なお、日本銀行のバランスシート上の資産としては、ETFやJ-REITもあります。これらについては、国債とは異なり、昨年3月に新規の買入れを終了する旨決定しています。他方、これらは国債とは異なり満期のない商品ですので、そのままでは残高は減少しません。
以前日本銀行はこれらに加え、金融システムの安定確保のために金融機関から買入れた株式も保有していましたが、これについては、市場に極力影響を与えないよう時間をかけて処分を進め、今年の7月に無事処分を終了しました。ETFやJ-REITの処分の仕方についても、株式処分の過程で得られた知見も生かして、検討していきたいと考えております。

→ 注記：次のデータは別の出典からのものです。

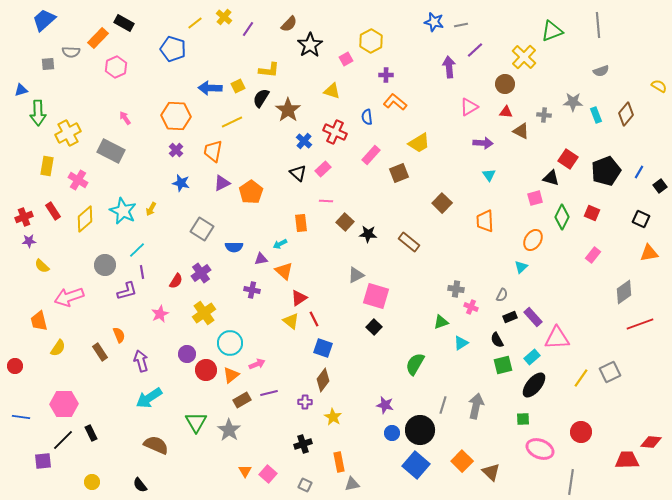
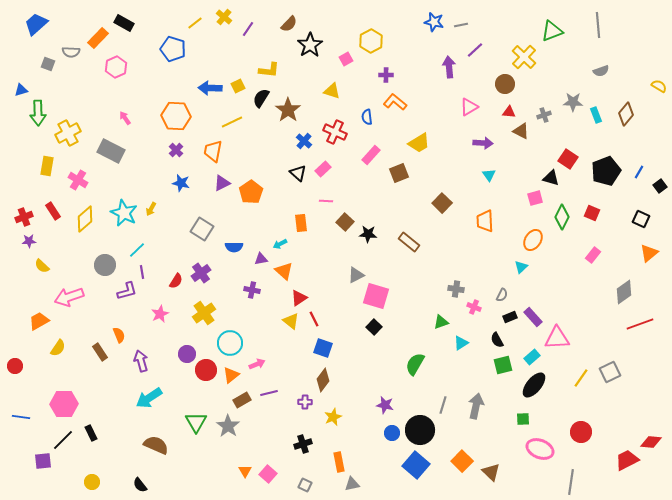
blue trapezoid at (44, 20): moved 8 px left, 4 px down
gray square at (48, 64): rotated 24 degrees clockwise
red triangle at (506, 112): moved 3 px right
gray cross at (544, 115): rotated 24 degrees counterclockwise
cyan star at (123, 211): moved 1 px right, 2 px down
orange triangle at (649, 253): rotated 30 degrees counterclockwise
pink cross at (471, 307): moved 3 px right
orange trapezoid at (39, 321): rotated 75 degrees clockwise
yellow star at (333, 417): rotated 18 degrees clockwise
gray star at (229, 430): moved 1 px left, 4 px up
red trapezoid at (627, 460): rotated 25 degrees counterclockwise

- 6 Claudio Borio, Boris Hofmann, and Egon Zakrajsek, "Does Money Growth Help Explain the Recent Inflation Surge?," BIS Bulletin, no. 67, 26 January 2023.
- 7 日本銀行「『量的・質的金融緩和』導入以降の経済・物価動向と政策効果についての総括的な検証」2016年9月
4.道東の経済について
最後に、道東の経済について一言申し上げます。
道東の皆様は、根室、釧路、十勝といった地域ごとの特性を活かしながら経済を発展させてこられました。現在も様々な新しい取り組みを進めておられると承知しております(図表12)。
例えば、農業では自走式の農機の活用などのDXが、漁業では海面養殖や陸上養殖の実験が進められています。アジア初の民間に開かれた宇宙港では、再使用型ロケットの離着陸が実現しました。温泉街の面的再生、大型船が入港できるような港湾整備、市街地の再開発構想など、皆様の努力の一部を挙げさせていただきましたが、これ以外にも様々な取り組みを進めておられると承知しております。
また、日本最大の国立公園である日高山脈襟裳十勝国立公園の指定、全長410キロメートルにも及ぶ北海道東トレイルの開通、北海道横断自動車道の延伸なども、道東経済の後押しとなるものと思います。
道東の皆様の取り組みに敬意を表するとともに、道東経済の更なる発展を祈念するものであります。
私からの挨拶は以上といたしまして、引き続き意見交換に移らせていただきたいと思いますが、経済の実情、皆様の取り組み、日本銀行に対するご意見など、忌憚のないところをお聞かせいただければと存じます。
どうぞよろしくお願いいたします。